Monday 15 February 2021

White supremacists and chest-feeding. Would Jesus or Paul have worried? No.

The story of Ted Cruz tweeting about the Brighton and Hove health authority calling breast feeding chest feeding instead of watching the damning film of the assault on the Capitol led by white supremacists brings together two extremes. Toxic tribalism stirred up by cynical politicians and extreme LGBT ism twisting life as we know it. Ted Cruz’s reaction suggests the two feed off each other.

 What should the Christian response be?

 Sadly we know that some Christians have swarmed down a dark tunnel in both the US and the UK playing the ends justify the means game. They know that Trump and Johnson are not angels, and yet to avert what their opponents would bring in (chest feeding, unisex toilets, Mexicans, Turks) they have sailed closely to the politicians’ tribal fear filled rhetoric. Worse, some have touted the nonsense that Trump is a latter-day Cyrus destined to deliver America. There has been similar tosh spoken about Boris and Brexit Britain.

 The problem is that while these Christians say they believe the Bible, they do not read the Bible well. For the Bible is clear. Christianity is not about individual nations, and certainly not about trying to force the Sermon on the Mount on entire populations. You can search the Scriptures. You will not find a comma that supports the idea that a whole country should be ruled in a Christian way. It’s not there.

 It’s the opposite. Jesus said there was a narrow way and a broad way, and most people are going down the broad way. His teaching, such as the Sermon on the Mount, was not for masses on the broad path. It was for His followers on the narrow path. If someone had come and said to him, ‘Jesus, how are you going to get Jerusalem and Rome to turn your sermon into law?’, He would have looked at them with frustration. His mission was much bigger. It was about changing people’s hearts across the whole world. And while that was happening Jesus is content to let Caesar collect the taxes. He said that bluntly: ‘Render to Caesar what is Caesar’s, to God what is God’s. He was not going to interfere.

 But what if Caesar is a Roman supremacist, as Tiberius was? Jesus doesn’t seem to have a problem.

 But what if Tiberius is flag carrier for sexual perversity and promiscuity, even a paedophile, as Tiberius was? Jesus has no problems with the taxes going to him.

 It was the same for Paul. Can you imagine him sitting down with the church leaders at Ephesus and spending hours discussing what to do about Nero (another Rome supremacist with a colourful sex life)? Is this what you find in his letters? There is not a whisper. It’s the same for Peter who wrote, ‘Honour the Emperor.’ They were followers of Jesus and they understood their mission was much bigger than focusing on some ruling elite.

 This is the problem with Christians who obsess about their country being ruled by Christian values. Their mission is small. They think the only arena that matters is a Washington or a Westminster. It is not in line with the grand vision of Jesus and Paul and Peter to build a church across the whole world, barely bothering about who was in Rome.

 Their mission is small; and their way of trying to get results is wrong. These Christians think that God is going to do his work through a Trump or a Johnson. Where is that in the New Testament? Luke near the start of his Gospel makes a heavy point that God’s work does not originate with the politicians, but in the wilderness. He lists all the Trumps and Johnsons of his day and then says, ‘The Word of God came to John in the wilderness’. Mark underlines the same truth. The Gospel starts with the voice of one crying in the wilderness; Jesus goes out to John in the wilderness; Jesus is then sent for forty days into the wilderness. What else can the writers do to convince their readers that real change happens when a man or woman gets alone with God in the wilderness? God’s way is not when raucous crowds shout outside a building whipped up by some prophetess screeching fantasies about angels; or when silky dressed preachers try to get the ear of the President or Prime Minister for a Christian cause. God’s engine is prayer in the wilderness, not purring platitudes with the politicians.

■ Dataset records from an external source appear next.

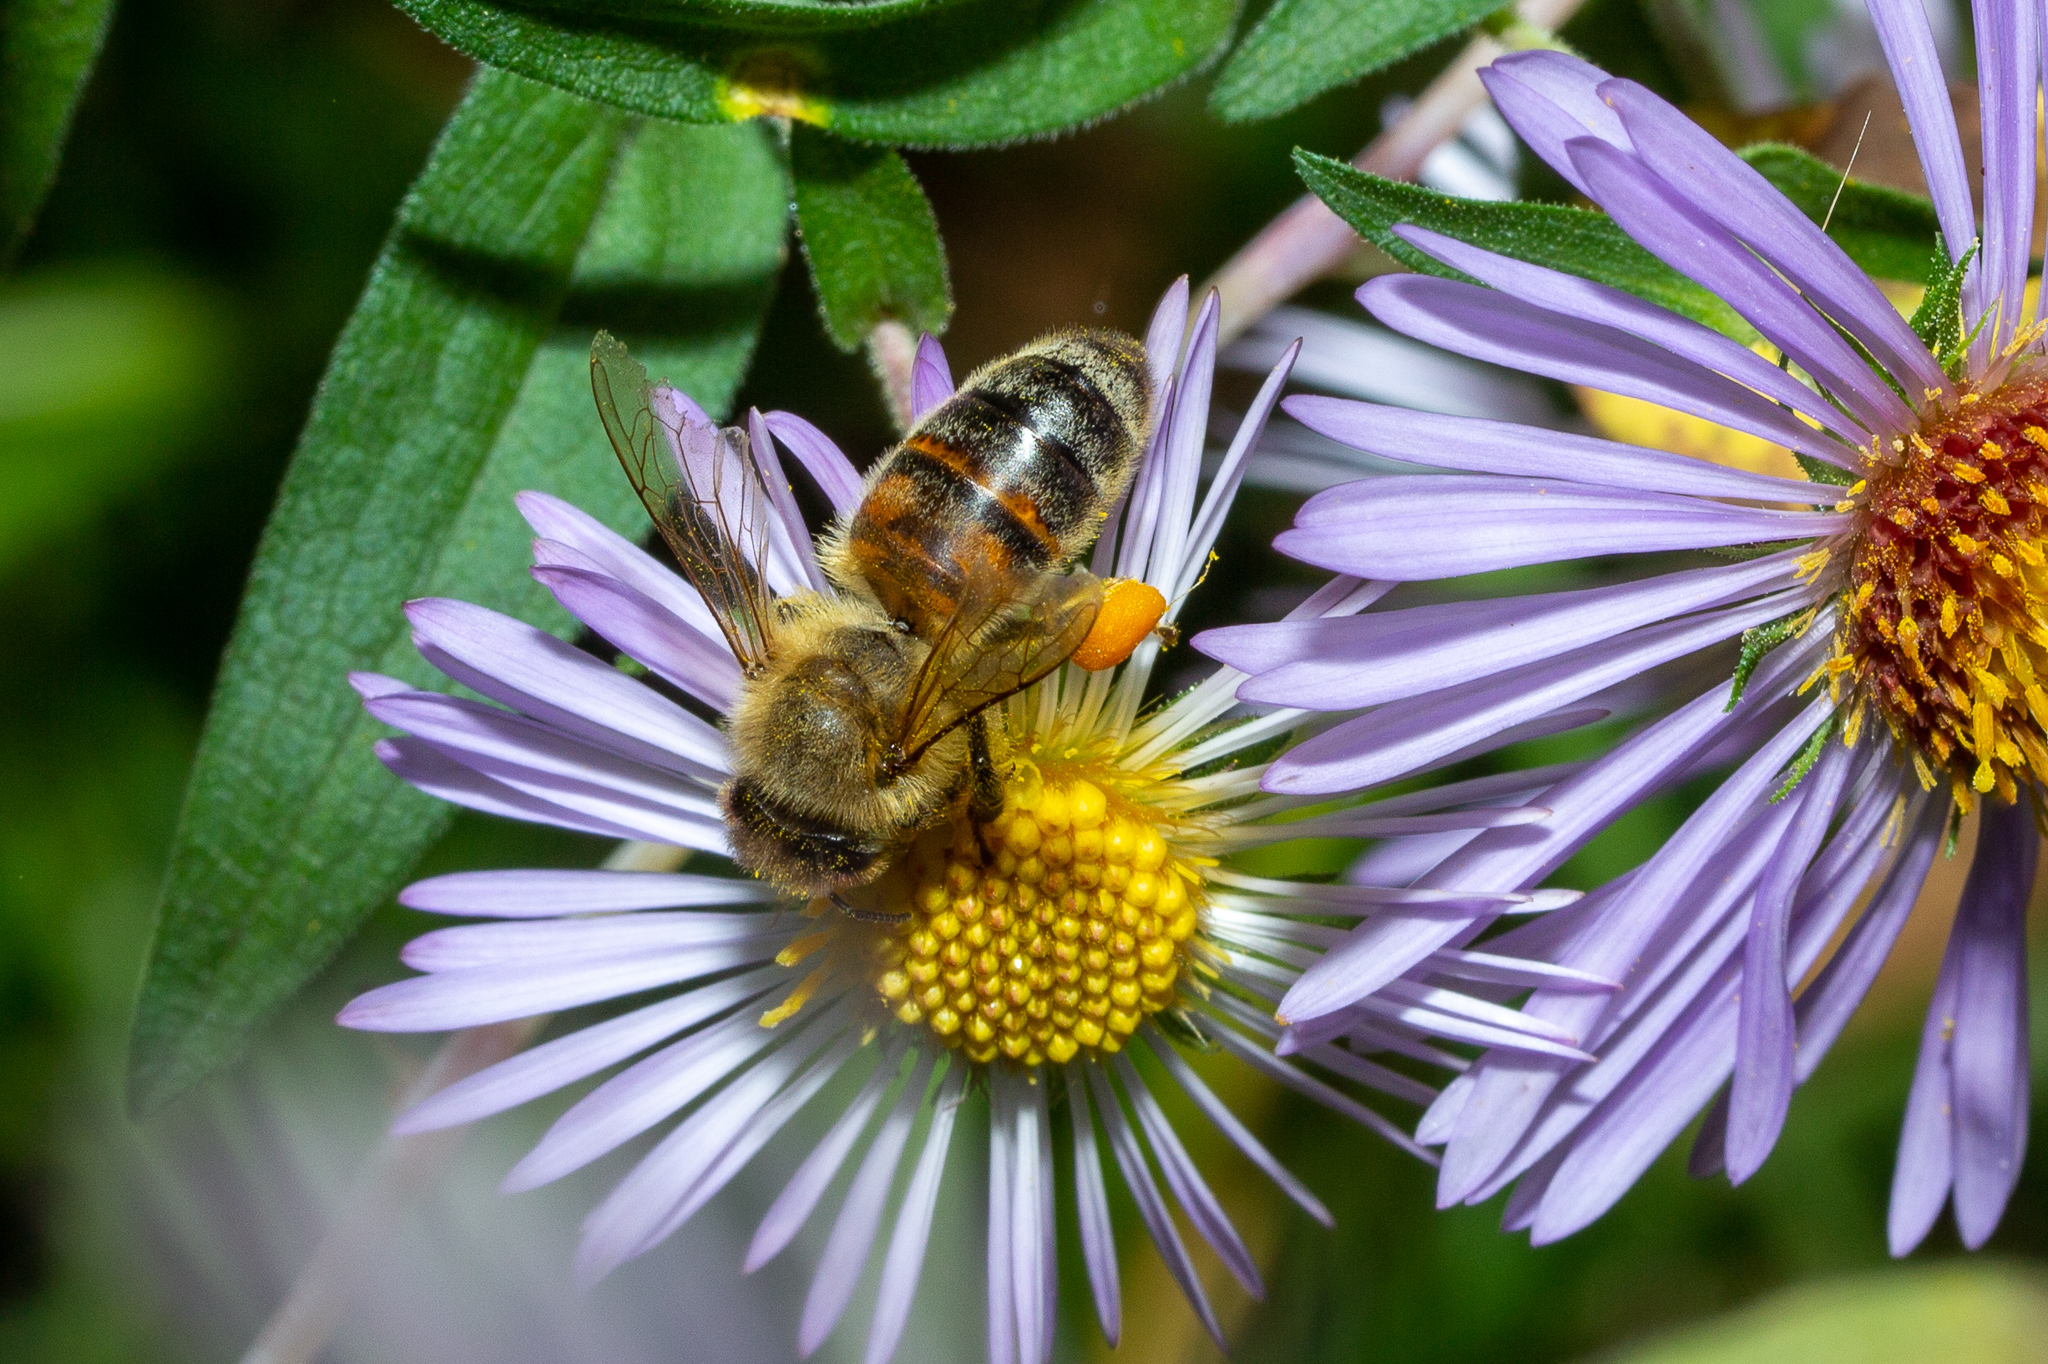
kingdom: Animalia
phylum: Arthropoda
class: Insecta
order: Hymenoptera
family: Apidae
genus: Apis
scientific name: Apis mellifera
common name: Honey bee
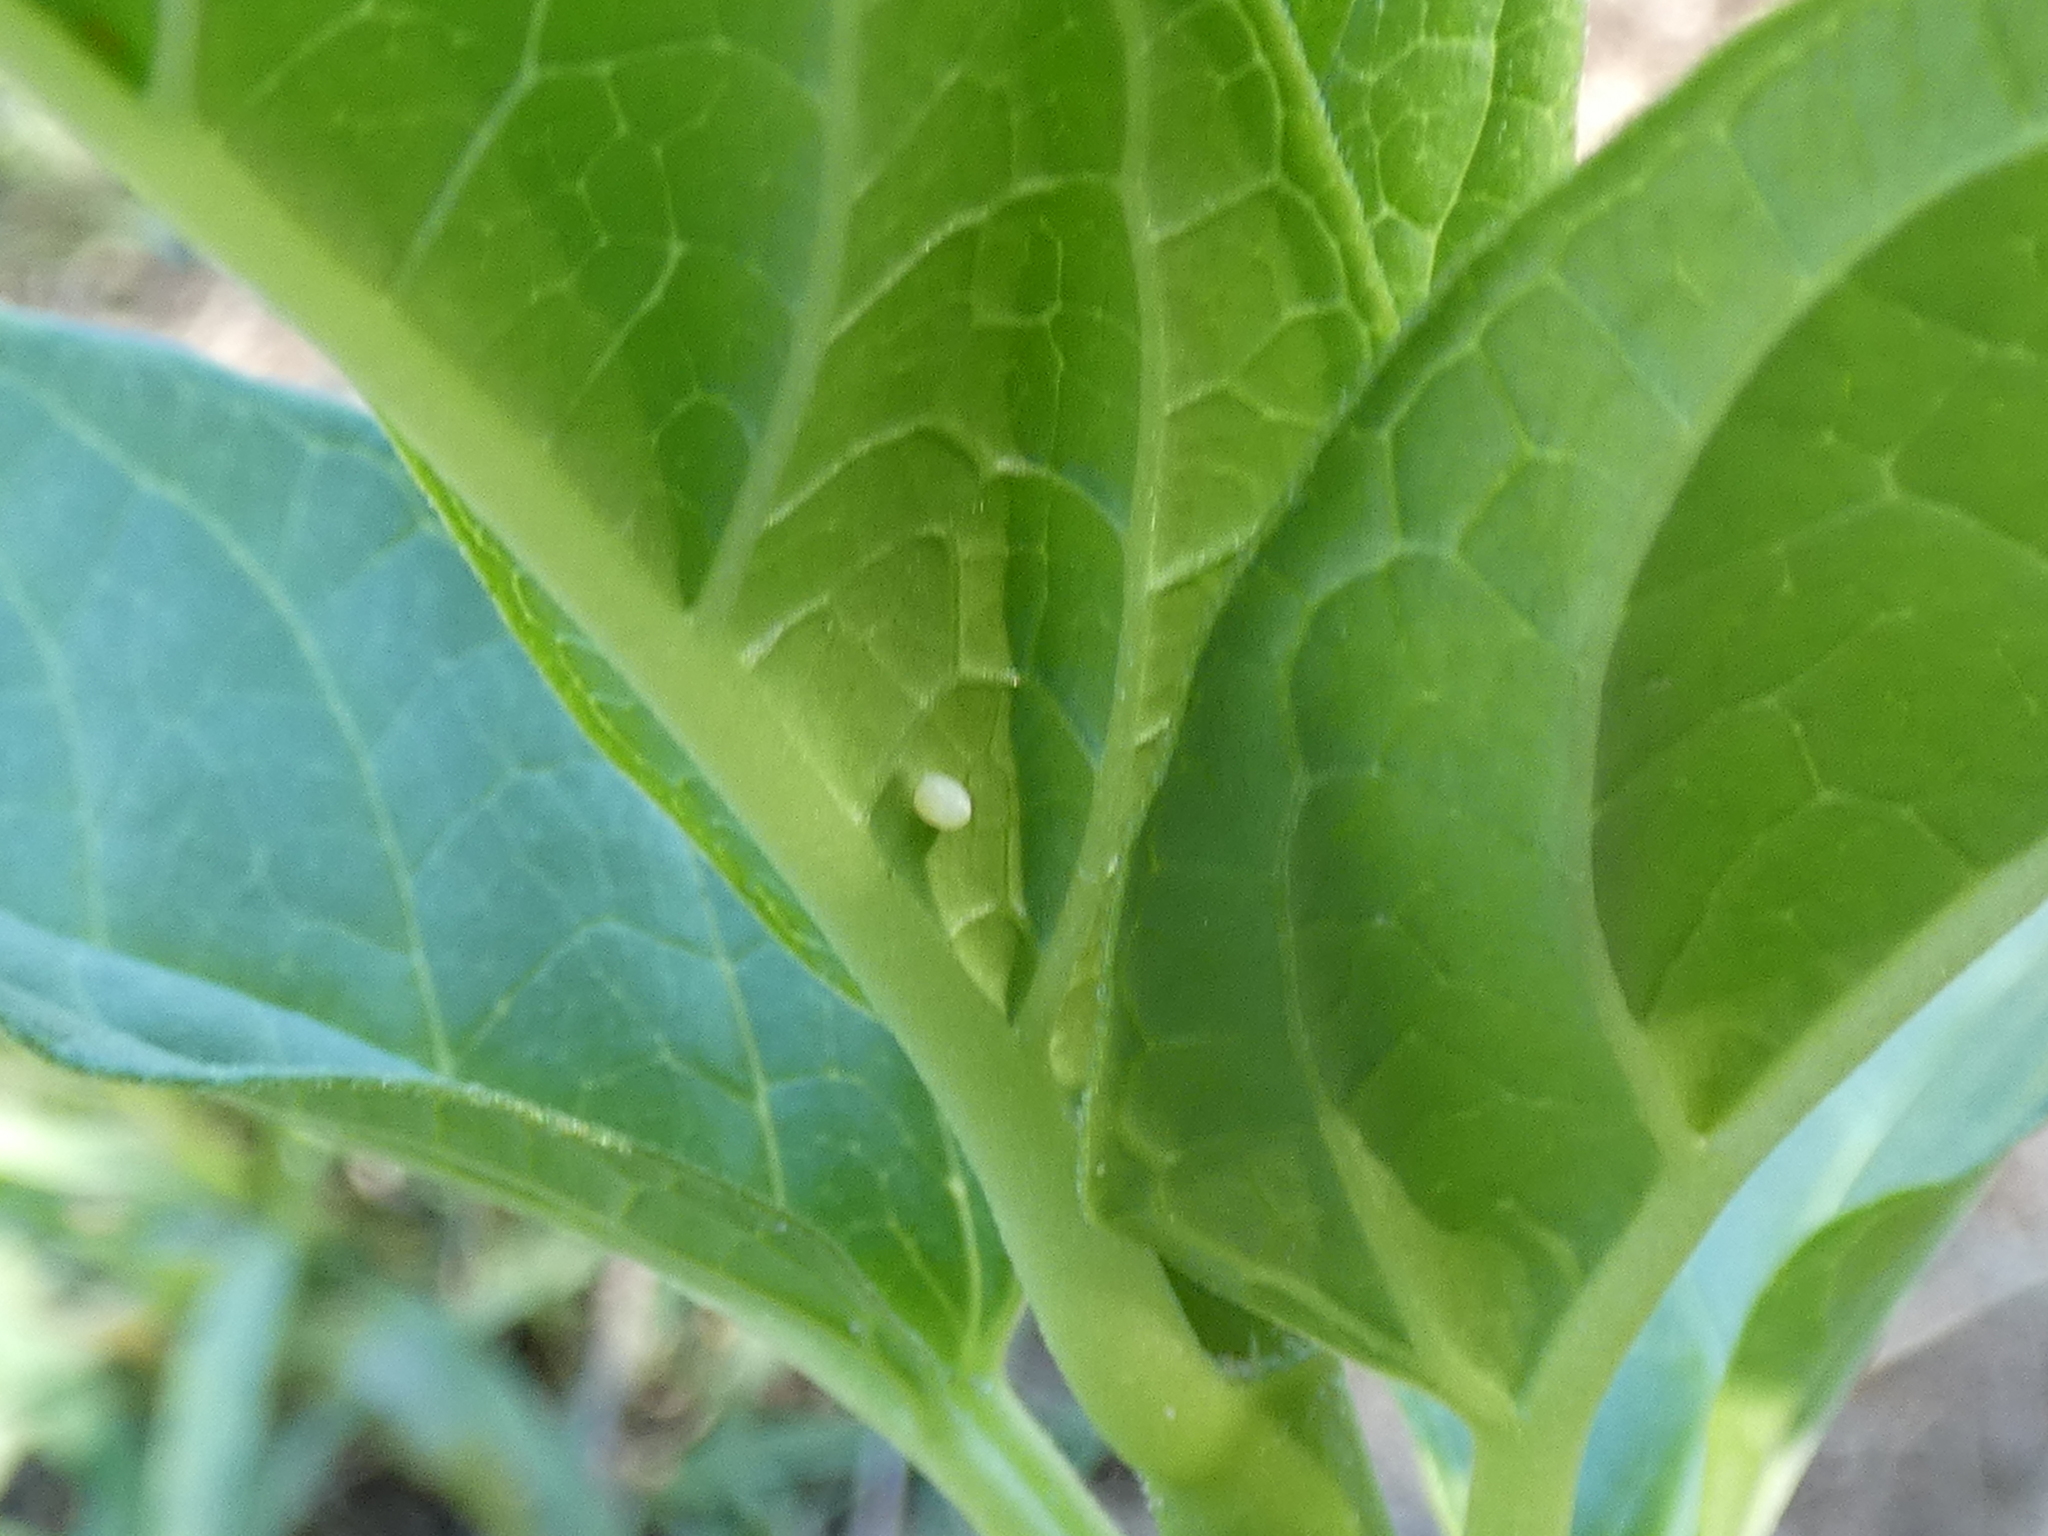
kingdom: Animalia
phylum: Arthropoda
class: Insecta
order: Lepidoptera
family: Nymphalidae
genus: Danaus
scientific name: Danaus plexippus
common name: Monarch
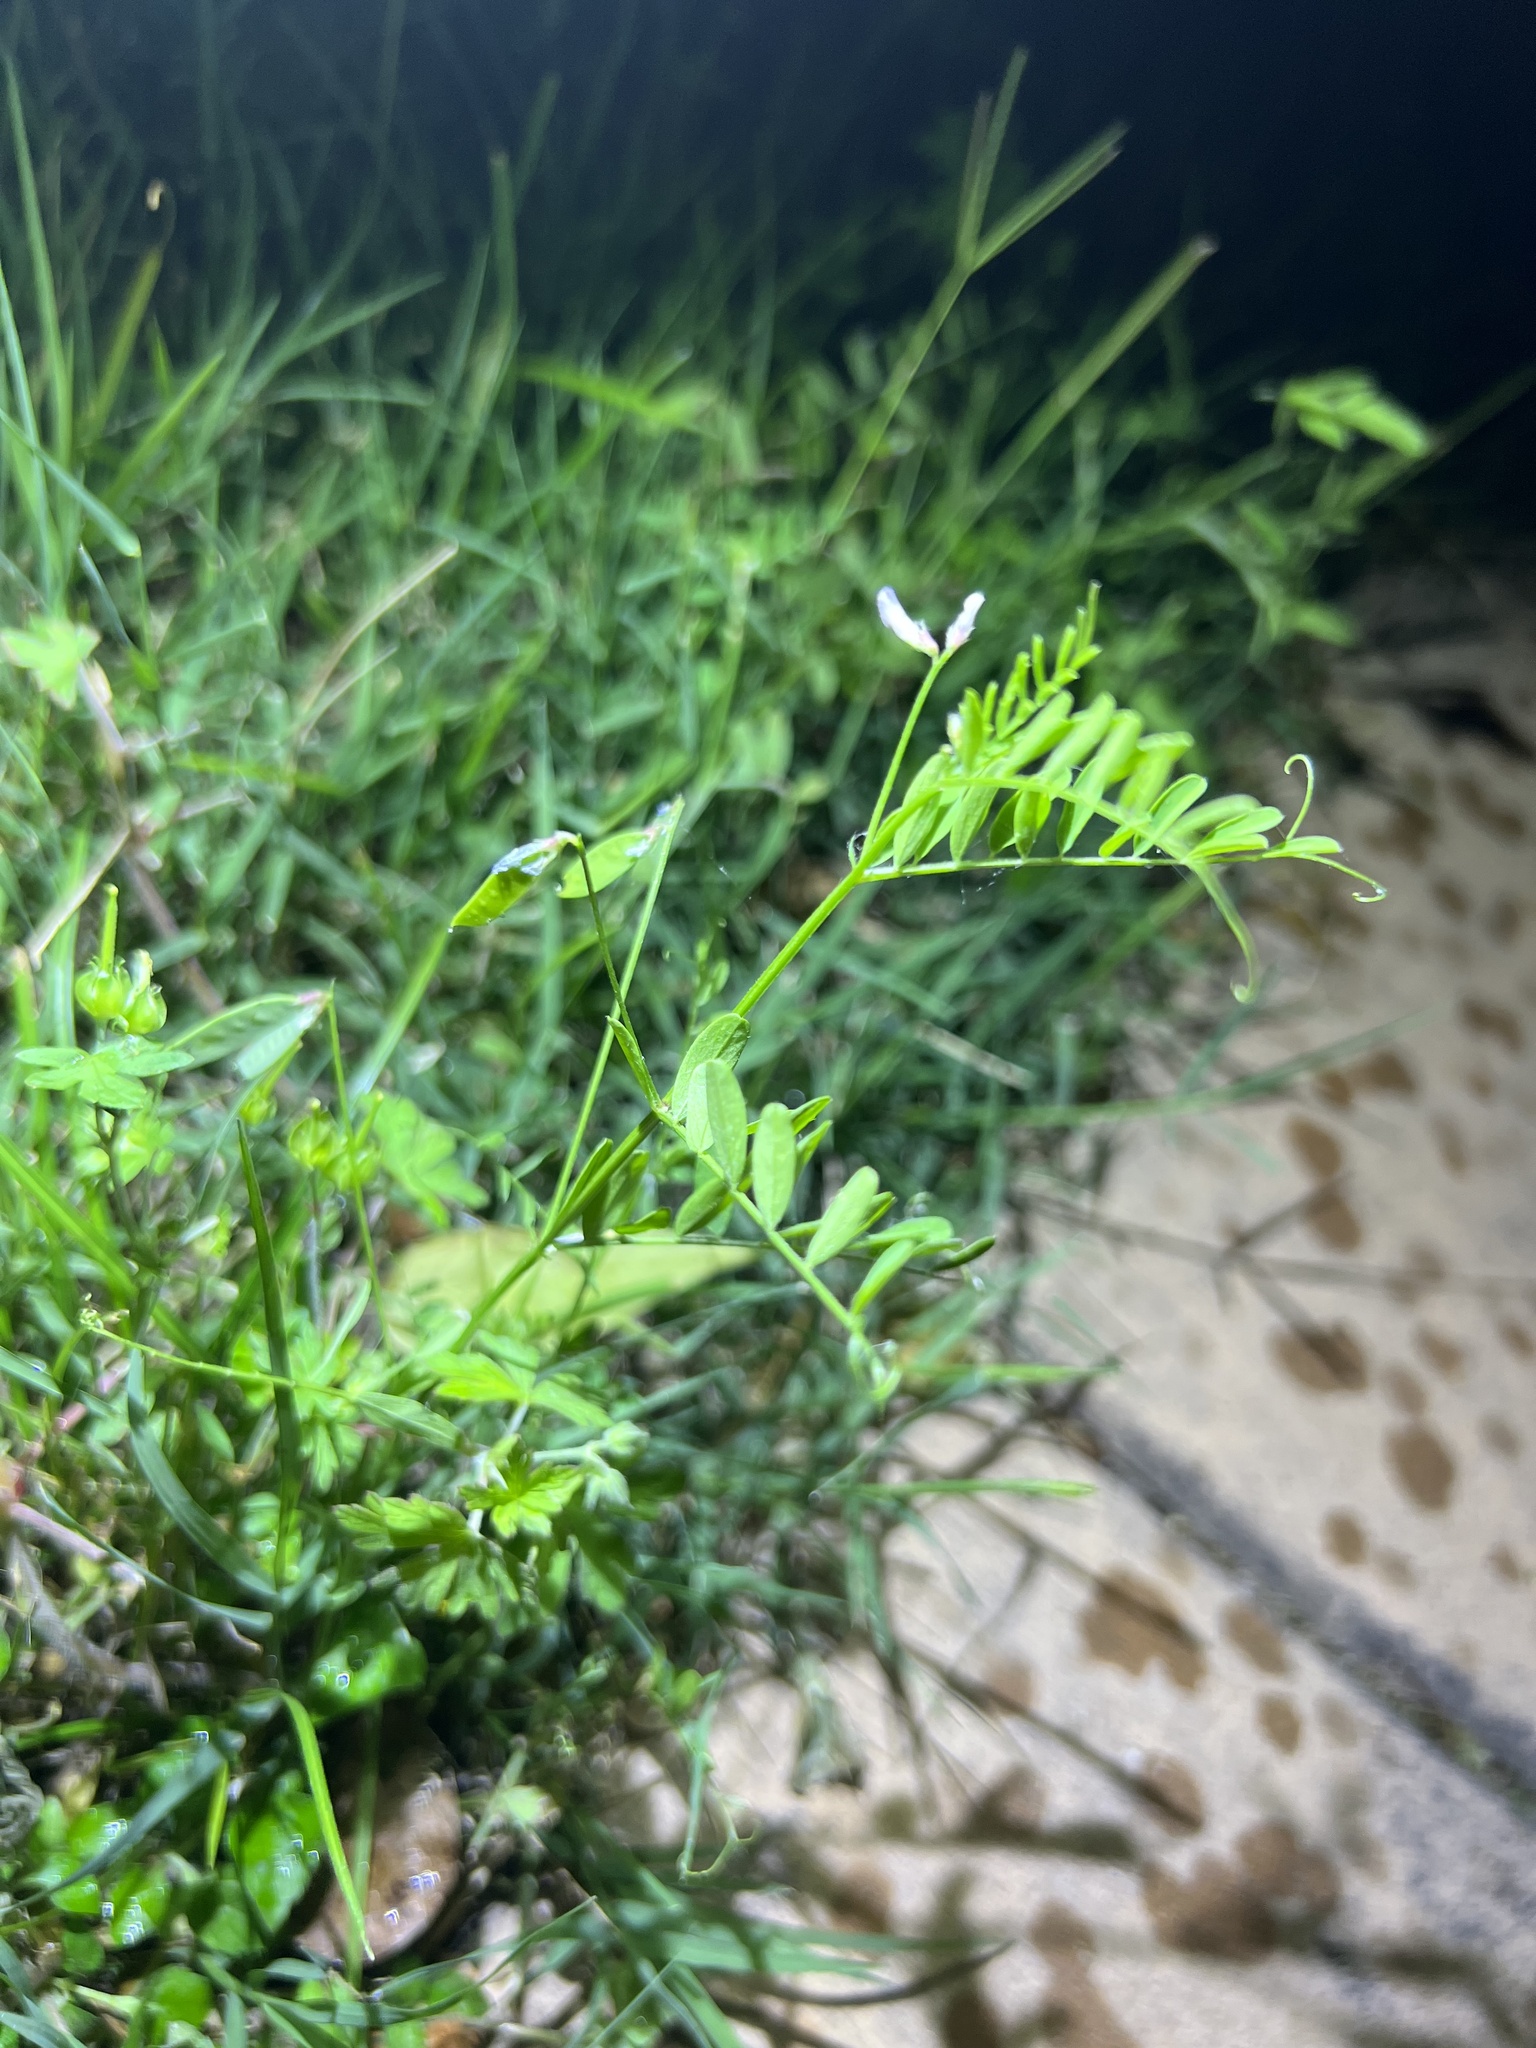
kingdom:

 So what should be the Christian response to Trump and Johnson’s nationalism, or LGBT ism’s cruel extremism?

 Like John the Baptist we can speak out when something is wrong (as Sternfield Thoughts has done), but we should not get drawn in.

 We should follow Christ – preach his Gospel, serve the poor and build his church all over the world.

 Our arena of activity is our own church – not Washington or London. It is here that tribalism and LGBT ism and all the other isms must be kept out, it is here the Sermon on the Mount must be centre stage.

 Christians cannot stop all the grim things that happen on the broad path – the abortions, the promiscuity, the greed, the corruption. – but for those who want to leave this muddied way, then there is a refuge from the storm, a movement to join that has its eyes fixed not on any earthly king, but the King of Kings and the Prince of Peace. He is not worried about Trumpism or Brexitism or LGBTism – because He is much bigger. And on that great day He will silence every ism opposed to His glory.